Una nuova escalation ha aumentato la pressione. Nel corso del weekend le Forze di Difesa israeliane hanno dichiarato di aver colpito obiettivi militari nell'Iran occidentale e centrale in risposta ai missili iraniani intercettati. Ciò è avvenuto nonostante l'invito diretto di Trump a Netanyahu a evitare l'escalation: il presidente americano sembra perdere influenza sul conflitto. Il consigliere militare della Guida Suprema iraniana ha definito l'attacco missilistico di domenica contro Israele un avvertimento a cessare gli attacchi in Libano. Chiaramente, la questione libanese sta diventando ancora una volta il principale ostacolo a un accordo più ampio tra Washington e Teheran.
Per l'oro, però, il problema non è la geopolitica in sé, ma il canale attraverso cui essa incide sui tassi. La chiusura dello Stretto mantiene il petrolio elevato; il petrolio alto alimenta l'inflazione; l'inflazione spinge le banche centrali verso l'inasprimento. È proprio questo meccanismo ad esercitare la pressione principale sul metallo dall'inizio del conflitto. I dati sull'occupazione di venerdì non hanno fatto altro che aumentare questa pressione: un aumento dei nuovi occupati di 172.000 contro le attese di 85.000 ha fatto salire i rendimenti obbligazionari e rafforzato il dollaro. I mercati ora scontano pienamente un aumento dei tassi della Fed di 25 punti base entro fine anno.

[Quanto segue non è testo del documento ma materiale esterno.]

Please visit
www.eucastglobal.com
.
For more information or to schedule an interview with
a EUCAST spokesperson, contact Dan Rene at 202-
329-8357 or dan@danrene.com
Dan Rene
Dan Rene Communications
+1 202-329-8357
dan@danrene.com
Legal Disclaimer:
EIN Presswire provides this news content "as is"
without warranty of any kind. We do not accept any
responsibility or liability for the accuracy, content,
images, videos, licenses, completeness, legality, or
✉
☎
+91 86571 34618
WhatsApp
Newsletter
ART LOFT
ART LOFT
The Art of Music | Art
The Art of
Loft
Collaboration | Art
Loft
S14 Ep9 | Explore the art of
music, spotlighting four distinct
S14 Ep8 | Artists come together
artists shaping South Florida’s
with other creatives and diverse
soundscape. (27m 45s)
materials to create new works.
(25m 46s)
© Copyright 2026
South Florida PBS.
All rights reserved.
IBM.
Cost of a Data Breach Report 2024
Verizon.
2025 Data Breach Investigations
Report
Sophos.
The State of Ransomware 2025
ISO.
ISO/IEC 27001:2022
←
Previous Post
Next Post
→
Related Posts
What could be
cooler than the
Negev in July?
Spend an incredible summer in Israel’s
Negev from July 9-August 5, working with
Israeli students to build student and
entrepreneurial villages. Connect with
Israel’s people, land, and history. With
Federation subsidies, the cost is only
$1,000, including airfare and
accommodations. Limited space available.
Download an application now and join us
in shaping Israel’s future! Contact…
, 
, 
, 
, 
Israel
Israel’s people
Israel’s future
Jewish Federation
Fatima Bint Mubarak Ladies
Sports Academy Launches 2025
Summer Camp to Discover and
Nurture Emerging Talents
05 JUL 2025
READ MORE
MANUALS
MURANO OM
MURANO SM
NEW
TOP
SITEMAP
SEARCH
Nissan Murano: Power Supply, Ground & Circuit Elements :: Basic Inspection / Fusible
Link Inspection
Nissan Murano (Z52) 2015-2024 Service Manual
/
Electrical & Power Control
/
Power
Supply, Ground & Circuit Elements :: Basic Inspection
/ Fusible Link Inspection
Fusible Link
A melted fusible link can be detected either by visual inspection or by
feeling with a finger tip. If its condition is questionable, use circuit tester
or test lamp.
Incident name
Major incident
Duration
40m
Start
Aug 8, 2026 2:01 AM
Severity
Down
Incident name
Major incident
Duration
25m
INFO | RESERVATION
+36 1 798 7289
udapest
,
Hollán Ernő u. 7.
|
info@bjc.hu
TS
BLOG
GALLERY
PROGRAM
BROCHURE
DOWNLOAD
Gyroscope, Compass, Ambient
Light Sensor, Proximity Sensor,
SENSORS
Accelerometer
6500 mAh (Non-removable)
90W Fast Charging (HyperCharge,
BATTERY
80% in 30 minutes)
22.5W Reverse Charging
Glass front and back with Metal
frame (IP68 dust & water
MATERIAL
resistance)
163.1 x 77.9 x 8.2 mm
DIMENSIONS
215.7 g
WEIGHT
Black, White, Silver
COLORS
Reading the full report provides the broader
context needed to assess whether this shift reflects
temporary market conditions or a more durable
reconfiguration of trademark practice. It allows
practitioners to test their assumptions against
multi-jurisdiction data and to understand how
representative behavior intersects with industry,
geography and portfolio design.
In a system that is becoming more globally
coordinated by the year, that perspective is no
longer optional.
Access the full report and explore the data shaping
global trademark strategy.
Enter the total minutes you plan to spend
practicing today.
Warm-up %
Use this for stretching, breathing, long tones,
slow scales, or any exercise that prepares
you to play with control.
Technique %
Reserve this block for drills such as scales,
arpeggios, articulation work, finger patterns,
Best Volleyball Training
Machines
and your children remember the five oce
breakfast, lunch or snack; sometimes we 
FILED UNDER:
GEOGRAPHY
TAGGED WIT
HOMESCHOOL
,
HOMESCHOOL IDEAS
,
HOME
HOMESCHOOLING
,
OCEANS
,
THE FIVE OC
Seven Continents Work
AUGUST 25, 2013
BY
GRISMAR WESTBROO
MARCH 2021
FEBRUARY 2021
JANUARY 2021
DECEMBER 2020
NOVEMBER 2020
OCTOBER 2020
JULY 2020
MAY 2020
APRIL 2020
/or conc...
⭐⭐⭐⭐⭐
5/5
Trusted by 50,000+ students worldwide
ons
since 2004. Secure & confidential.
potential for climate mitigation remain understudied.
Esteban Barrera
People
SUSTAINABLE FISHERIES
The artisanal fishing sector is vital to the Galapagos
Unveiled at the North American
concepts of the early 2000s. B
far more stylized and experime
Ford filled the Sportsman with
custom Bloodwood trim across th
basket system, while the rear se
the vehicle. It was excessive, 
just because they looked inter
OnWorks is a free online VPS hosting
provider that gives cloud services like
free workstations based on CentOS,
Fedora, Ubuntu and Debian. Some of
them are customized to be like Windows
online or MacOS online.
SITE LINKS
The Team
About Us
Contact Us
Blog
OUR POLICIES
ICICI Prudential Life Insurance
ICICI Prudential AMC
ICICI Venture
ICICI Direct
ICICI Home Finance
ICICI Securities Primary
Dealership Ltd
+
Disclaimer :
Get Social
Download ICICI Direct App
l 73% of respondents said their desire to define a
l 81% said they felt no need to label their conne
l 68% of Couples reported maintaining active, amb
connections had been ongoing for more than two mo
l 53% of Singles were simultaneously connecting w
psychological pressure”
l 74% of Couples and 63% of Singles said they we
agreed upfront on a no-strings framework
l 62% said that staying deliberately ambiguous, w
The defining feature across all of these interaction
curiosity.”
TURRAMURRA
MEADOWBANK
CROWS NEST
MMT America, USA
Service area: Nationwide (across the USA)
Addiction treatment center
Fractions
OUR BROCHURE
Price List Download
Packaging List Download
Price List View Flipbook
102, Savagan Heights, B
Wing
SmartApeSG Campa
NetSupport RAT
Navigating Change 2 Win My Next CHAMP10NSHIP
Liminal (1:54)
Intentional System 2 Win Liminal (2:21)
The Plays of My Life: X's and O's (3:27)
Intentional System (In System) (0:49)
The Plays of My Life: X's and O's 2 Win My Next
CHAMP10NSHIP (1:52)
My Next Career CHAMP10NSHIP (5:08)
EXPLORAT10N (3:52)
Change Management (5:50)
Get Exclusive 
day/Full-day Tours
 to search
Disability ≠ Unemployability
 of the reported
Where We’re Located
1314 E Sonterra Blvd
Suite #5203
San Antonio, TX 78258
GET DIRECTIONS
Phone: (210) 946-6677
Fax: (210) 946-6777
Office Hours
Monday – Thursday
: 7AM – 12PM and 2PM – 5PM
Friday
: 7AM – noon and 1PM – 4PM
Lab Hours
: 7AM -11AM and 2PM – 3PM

In questo contesto è interessante l'attività della Banca Popolare Cinese. A maggio il regolatore ha aumentato le riserve auree di circa 10 tonnellate — il volume mensile massimo dal 2024 — prolungando la serie di acquisti a 19 mesi consecutivi. Si tratta di un fattore strutturalmente rialzista che però non è ancora in grado di invertire la logica dominante dei tassi e dell'inflazione; tuttavia, in caso di svolta del ciclo monetario, potrebbe diventare un catalizzatore importante per il recupero.
L'argento è sceso dello 0,4% a 67,53 dollari, dopo un crollo di quasi il 10% la scorsa settimana. Anche il platino ha registrato un calo, mentre il palladio è rimasto pressoché invariato.
Dal punto di vista tecnico, gli acquirenti devono conquistare la resistenza immediata a 4.372$ per puntare al livello successivo a 4.432$, oltre il quale la rottura sarà piuttosto difficile. L'obiettivo più ambizioso è l'area a 4.481$. In caso di ribasso, i venditori cercheranno di riprendersi il controllo di 4.304$: la rottura di questa fascia danneggerebbe seriamente le posizioni long e potrebbe spingere l'oro verso il minimo a 4.249$, e poi fino a 4.186$.